Sharp Hardy-Littlewood-Sobolev inequalities on compact CR manifold

TL;DR

This paper establishes sharp Hardy-Littlewood-Sobolev inequalities on compact CR manifolds, relates extremal constants to the CR Yamabe problem, and provides conditions for attainability of extremals, extending classical inequalities to CR geometry.

Contribution

The paper derives sharp Hardy-Littlewood-Sobolev inequalities on CR manifolds, identifies extremal constants, and links the case b1=2 to the CR Yamabe problem, offering new integral equation approaches.

Findings

quality constants are minimized on the sphere.

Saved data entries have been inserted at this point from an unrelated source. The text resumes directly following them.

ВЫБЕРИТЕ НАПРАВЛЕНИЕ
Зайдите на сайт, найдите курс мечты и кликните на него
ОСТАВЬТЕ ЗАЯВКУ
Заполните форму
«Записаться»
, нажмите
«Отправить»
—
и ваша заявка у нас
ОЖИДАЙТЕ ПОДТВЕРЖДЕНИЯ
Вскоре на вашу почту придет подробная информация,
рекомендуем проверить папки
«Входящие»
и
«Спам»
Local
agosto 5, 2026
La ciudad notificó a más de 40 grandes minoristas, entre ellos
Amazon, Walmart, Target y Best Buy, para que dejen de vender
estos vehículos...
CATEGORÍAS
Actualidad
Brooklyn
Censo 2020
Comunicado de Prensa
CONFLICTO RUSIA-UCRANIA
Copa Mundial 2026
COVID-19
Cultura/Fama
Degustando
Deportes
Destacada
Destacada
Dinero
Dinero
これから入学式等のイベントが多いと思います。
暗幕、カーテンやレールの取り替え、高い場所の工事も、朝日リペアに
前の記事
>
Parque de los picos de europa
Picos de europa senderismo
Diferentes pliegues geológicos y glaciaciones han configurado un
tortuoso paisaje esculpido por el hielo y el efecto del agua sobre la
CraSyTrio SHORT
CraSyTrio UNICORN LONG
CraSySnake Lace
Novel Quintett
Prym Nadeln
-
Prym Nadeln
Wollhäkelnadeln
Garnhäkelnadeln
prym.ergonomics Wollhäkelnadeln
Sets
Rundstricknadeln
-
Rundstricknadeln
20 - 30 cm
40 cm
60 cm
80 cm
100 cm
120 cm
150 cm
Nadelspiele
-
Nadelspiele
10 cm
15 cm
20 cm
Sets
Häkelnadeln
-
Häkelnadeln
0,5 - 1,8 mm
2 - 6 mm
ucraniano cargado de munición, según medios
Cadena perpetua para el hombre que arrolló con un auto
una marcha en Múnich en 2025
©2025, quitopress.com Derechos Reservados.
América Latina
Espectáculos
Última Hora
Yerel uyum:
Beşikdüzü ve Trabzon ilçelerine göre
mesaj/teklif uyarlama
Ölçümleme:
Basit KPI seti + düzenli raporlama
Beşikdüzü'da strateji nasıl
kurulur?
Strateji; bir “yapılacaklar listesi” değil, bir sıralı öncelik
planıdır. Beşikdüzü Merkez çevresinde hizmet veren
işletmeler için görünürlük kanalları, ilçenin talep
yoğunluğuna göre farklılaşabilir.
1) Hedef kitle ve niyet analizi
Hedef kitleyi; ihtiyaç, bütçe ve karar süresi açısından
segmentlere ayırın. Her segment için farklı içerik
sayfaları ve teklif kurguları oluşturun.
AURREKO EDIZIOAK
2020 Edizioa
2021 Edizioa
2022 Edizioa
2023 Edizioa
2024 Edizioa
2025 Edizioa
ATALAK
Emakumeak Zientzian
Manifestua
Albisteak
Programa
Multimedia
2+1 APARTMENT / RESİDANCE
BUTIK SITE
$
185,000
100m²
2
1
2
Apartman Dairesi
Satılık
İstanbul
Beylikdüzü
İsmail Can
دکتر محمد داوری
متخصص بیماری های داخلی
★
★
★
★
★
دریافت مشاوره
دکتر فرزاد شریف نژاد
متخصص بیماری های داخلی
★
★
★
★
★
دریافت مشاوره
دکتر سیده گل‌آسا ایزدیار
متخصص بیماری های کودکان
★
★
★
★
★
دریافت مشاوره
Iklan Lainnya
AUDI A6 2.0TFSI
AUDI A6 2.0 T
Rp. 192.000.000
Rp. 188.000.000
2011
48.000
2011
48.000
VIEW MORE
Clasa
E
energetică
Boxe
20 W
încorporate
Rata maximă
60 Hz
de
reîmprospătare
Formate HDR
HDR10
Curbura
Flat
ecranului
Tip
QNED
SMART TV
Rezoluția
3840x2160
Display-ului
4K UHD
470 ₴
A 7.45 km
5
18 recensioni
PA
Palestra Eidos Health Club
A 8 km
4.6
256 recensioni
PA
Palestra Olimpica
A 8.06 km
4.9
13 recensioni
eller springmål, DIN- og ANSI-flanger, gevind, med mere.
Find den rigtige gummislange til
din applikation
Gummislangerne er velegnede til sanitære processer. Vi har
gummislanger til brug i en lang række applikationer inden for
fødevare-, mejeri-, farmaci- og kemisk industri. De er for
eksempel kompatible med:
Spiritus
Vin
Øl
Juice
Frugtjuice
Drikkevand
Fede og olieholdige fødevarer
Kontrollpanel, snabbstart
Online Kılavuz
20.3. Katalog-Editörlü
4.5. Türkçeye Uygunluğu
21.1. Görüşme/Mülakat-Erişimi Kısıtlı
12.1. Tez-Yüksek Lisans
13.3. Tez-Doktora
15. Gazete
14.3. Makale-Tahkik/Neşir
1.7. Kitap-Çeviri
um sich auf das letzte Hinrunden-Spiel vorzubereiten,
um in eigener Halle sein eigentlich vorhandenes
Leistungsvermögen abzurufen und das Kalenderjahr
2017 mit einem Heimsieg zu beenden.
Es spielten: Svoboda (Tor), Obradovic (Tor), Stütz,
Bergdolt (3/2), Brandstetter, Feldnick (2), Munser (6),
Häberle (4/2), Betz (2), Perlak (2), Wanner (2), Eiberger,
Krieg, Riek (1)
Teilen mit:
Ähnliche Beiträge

Extremal functions exist when the constant exceeds the sphere's value.

The case b1=2 relates to the CR Yamabe problem.

Abstract

Assume that $M$ is a CR compact manifold without boundary and CR Yamabe invariant $\mathcal{Y}(M)$ is positive. Here, we devote to study a class of sharp Hardy-Littlewood-Sobolev inequality as follows \begin{equation*} \Bigl| \int_M\int_M [G_\xi^\theta(\eta)]^{\frac{Q-\alpha}{Q-2}} f(\xi) g(\eta) dV_\theta(\xi) dV_\theta(\eta) \Bigr| \leq \mathcal{Y}_\alpha(M) \|f\|_{L^{\frac{2Q}{Q+\alpha}}(M)} \|g\|_{L^{\frac{2Q}{Q+\alpha}}(M)}, \end{equation*} where $G_\xi^\theta(\eta)$ is the Green function of CR conformal Laplacian $\mathcal{L_\theta}=b_n\Delta_b+R$, $\mathcal{Y}_\alpha(M)$ is sharp constant, $\Delta_b$ is Sublaplacian and $R$ is Tanaka-Webster scalar curvature. For the diagonal case $f=g$, we prove that $\mathcal{Y}_\alpha(M)\geq \mathcal{Y}_\alpha(\mathbb{S}^{2n+1})$ (the unit complex sphere of $\mathbb{C}^{n+1}$) and $\mathcal{Y}_\alpha(M)$ can be attained if $\mathcal{Y}_\alpha(M)> \mathcal{Y}_\alpha(\mathbb{S}^{2n+1})$. Particular, if $\alpha=2$, the previous extremal problem is closely related to the CR Yamabe problem. Hence, we can study the CR Yamabe problem by integral equations.